• Requests:
1: Say whether each statement agrees with the comment thread on k3s, answering yes or no and quoting the deciding words: (a) On the Raspberry Pi 3Bs, the master node was the one that suffered. (b) The Rock64 attempt ran in HA mode with an external database. (c) The writer has tried a Raspberry Pi 4 setup with 4G RAM.
2: Print every line of the entries below word for word, leaving out the pictures.

• Passage shown:
********
K3s is nice thing, I have on couple small VPS. Now I need to find out how to integrate it with Let's Encrypt - do you know maybe such solution?

Yes! Keep an eye out here for my article on the subject coming out March 12th!


Thank you for this post. this is amazing.

Great information about Kubernetes.

So far I have yet to successfully connect a worker node with the master. Tried a while back with Pi 2s and now using Pi 4s. No luck with either one although I was able to resolve an initial problem on the Pi 4s that had had me stumped on the Pi 2s.

I wish I could figure out why! Any idea where I can go to start a conversation with some knowledgeable people!

P.S. Thanks for letting me know that it's really possible! All of the leads that I have found so far were to install older versions of k3s. :(

@sgtrock, that seems odd. Send me a message on twitter (@elcarpie) if you have a twitter account, or reply with specifics in the comments of the YouTube video and I'll see if I can help.

In reply to by sgtrock

I tried to run this on 3× Rock64 1GB, but in HA mode with embedded DB (experimental).
Unfortunately that took 30% CPU and 50% RAM so I had to quickly bail.

Maybe someday.

I might have missed it ... can you indicate what rev of Pi you used for the initial setup? And what node roles need more power .. do I assume the worker nodes are the ones that could use more ram/cpu power?


Initially I was using Raspberry Pi 3Bs with 1GB of RAM. The worker nodes were fine. The master node was the one that suffered. I was using a standard bare metal Kubernetes install on those. I had things "working" but deploys and sometimes responses to kubectl would be incredibly slow and sometimes the deploys wouldn't work at all. I have a screenshot of where I ssh'd in to the master node. It had an uptime of 23 days, 913M of 969M memory used, and a load average of 117.08 92.24 73.08. :o I think the RAM issue was probably the source of the problems. A Raspberry Pi 4 setup with 4G RAM might be ok, but I haven't tried it. k3s has been working great on the 3Bs however.
********
• Data shown:
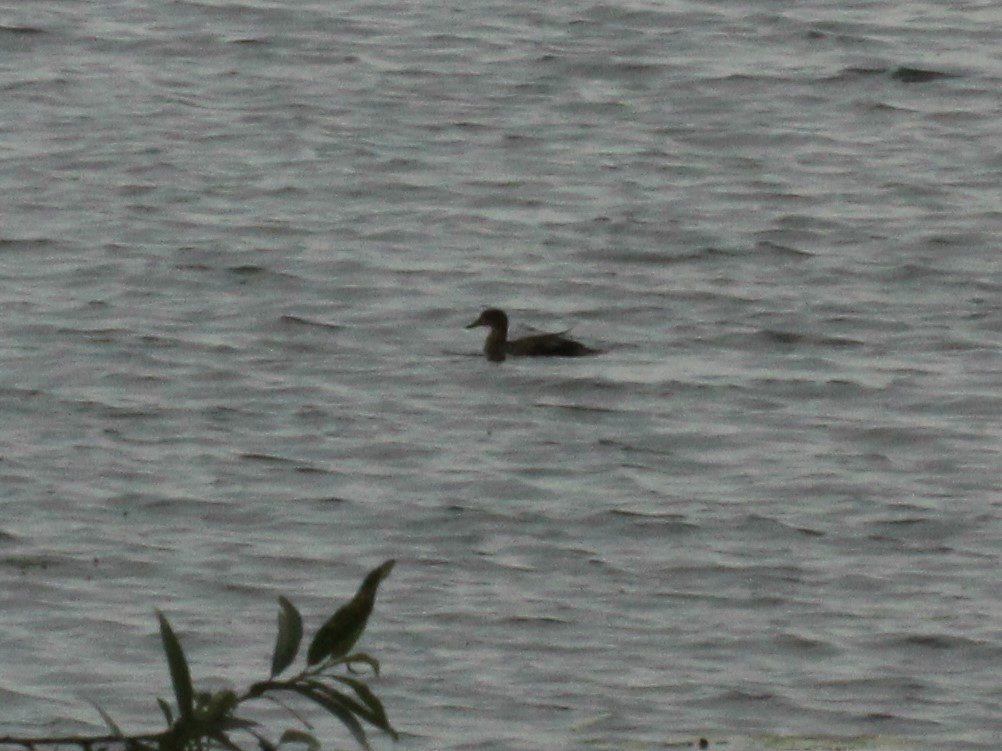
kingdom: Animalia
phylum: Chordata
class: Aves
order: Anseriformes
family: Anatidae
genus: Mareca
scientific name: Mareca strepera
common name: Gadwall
********
• Worked answers:
1:
(a) Yes: "The master node was the one that suffered."
(b) No: "in HA mode with embedded DB (experimental)"
(c) No: "A Raspberry Pi 4 setup with 4G RAM might be ok, but I haven't tried it."

2:
kingdom: Animalia
phylum: Chordata
class: Aves
order: Anseriformes
family: Anatidae
genus: Mareca
scientific name: Mareca strepera
common name: Gadwall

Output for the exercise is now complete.